Una razón más por lo que no sorprende que los clubes de fútbol hayan tenido semejante impacto en las protestas es que, como escribió el jugador James Dorsey, tanto en Egipto como en otros países árabes, el Islam y el fútbol son las dos principales maneras que los ciudadanos descontentos tienen para canalizar y expresas sus emociones.

Por este motvio, la Federación Egipcia de Fútbol suspendió todos los partidos de liga del país en un intento de prevenir que los clubes se reunieran y se unieran a los disturbios callejeros.

Sin embargo, incluso habiendo cancelado los partidos, Alaa Abd El Fattah dijo en su blog a Al Jazeera que los “ultras” (los clubes más militantes) han jugado un papel en la calle mucho más importante que cualquier otro partido político.

Con la unión de los clubes deportivos a la lucha, también se unen los pobres, las personas sin derecho a voto y los jóvenes egipcios que usan el fútbol como un medio de expresión.

Los efectos de los seguidores deportivos en las protestas son obvios si observamos como Libia y Algeria han suspendido también sus partidos hasta nueva orden. Fuentes gubernamentales dijeron que se han suspendido para “ahuyentar la mera posibilidad de que las manifestaciones egipcias pudieran expandirse más allá de las fronteras.”

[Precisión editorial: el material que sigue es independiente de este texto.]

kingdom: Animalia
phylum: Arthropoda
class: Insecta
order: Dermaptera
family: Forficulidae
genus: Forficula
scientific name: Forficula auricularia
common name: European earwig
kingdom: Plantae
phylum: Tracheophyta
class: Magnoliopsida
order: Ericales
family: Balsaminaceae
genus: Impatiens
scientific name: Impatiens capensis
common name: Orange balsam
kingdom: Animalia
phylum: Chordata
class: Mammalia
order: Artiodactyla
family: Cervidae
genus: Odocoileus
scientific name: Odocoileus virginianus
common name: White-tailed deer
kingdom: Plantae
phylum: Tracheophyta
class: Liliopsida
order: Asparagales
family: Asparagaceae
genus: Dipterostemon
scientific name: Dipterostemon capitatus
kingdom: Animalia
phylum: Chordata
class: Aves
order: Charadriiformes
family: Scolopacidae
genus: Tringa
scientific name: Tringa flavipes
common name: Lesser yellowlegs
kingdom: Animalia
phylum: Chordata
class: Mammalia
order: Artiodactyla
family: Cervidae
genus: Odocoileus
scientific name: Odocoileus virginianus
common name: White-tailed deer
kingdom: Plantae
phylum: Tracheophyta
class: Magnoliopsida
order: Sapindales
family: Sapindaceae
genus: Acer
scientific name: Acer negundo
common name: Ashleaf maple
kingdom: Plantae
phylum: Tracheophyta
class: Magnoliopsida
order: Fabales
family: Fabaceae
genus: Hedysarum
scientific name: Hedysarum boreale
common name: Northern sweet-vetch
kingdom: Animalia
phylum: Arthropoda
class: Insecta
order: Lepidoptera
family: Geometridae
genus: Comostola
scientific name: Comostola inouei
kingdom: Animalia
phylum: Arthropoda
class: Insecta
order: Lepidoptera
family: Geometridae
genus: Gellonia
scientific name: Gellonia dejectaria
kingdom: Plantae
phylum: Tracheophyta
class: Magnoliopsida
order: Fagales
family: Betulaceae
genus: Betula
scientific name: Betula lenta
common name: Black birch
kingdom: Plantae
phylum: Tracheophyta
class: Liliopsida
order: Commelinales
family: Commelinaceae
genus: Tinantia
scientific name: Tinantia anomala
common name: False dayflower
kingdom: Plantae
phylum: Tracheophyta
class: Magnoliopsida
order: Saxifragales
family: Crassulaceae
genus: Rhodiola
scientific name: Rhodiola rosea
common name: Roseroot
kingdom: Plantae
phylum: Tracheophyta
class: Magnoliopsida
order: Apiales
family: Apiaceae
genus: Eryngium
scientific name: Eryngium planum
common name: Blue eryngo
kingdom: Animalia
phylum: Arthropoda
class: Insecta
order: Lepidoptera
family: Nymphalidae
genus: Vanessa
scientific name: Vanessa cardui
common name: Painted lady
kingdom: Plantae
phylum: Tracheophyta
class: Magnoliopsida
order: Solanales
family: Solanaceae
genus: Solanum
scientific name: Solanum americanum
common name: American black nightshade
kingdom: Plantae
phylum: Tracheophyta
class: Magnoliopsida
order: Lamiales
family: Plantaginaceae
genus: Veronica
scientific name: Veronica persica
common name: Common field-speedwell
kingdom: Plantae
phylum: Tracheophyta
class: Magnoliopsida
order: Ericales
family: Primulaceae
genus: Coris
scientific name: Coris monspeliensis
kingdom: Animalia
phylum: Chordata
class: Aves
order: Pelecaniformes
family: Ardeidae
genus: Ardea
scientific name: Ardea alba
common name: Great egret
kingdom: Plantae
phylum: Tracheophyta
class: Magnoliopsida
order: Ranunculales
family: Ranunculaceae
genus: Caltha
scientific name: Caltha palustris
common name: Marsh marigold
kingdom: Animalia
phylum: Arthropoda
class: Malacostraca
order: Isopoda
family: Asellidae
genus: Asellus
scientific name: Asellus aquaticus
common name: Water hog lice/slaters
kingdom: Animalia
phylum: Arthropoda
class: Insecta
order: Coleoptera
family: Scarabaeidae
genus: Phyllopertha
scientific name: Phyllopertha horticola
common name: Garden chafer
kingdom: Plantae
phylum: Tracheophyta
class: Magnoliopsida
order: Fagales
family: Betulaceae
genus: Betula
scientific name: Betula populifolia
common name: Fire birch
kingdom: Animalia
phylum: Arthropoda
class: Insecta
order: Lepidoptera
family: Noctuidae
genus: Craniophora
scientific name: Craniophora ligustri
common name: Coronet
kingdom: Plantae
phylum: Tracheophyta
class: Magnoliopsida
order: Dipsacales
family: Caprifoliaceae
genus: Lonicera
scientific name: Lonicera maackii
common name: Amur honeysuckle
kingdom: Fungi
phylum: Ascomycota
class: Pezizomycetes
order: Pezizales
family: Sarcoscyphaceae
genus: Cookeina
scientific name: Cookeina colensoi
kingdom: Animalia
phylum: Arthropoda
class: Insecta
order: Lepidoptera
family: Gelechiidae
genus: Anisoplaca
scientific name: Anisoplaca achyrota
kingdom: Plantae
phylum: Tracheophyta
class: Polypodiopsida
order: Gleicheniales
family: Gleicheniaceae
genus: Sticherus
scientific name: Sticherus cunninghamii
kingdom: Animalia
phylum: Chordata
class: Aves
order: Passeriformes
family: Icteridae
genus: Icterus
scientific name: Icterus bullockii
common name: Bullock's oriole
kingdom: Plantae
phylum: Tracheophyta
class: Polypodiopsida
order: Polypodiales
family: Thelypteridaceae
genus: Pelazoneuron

Las protestas llevadas a cabo por los clubes de fútbol estaban perfectamente organizadas. Los manifestantes adjudicaban a los diferentes grupos tareas como recogida de basura o la distribución de cintas adhesivas con funciones escritas en ellas como “Médico” o “Miembro Mediático”

La policía egipcia ha afirmado en el pasado que las filas de los ultras están repletas de criminales y terroristas, y que aunque esto puede ser verdad o no, lo que es indudablemente cierto es que los partidos de fútbol en Egipto han tenido, por mucho tiempo, connotaciones políticas.

“Como en la política del país no existe la competición, ésta se ha trasladado al campo de juego. Hacemos lo necesario para cambiar las reglas y reglamentos cuando creemos que estos son erróneos,” dijo un ultra del El Ahly el año pasado después de que su grupo sobrepasara una barricada policial que intentaba evitar que los ultras tiraran bengalas, fuegos artificiales y carteles al estadio de fútbol. Los clubes de fútbol están dotando a la gente de la posibilidad de movilizarse, provocar cambios y la revolución siempre y cuando les mueva la pasión y la tenacidad. A veces las mayores influencias vienen de los sitios más inesperados.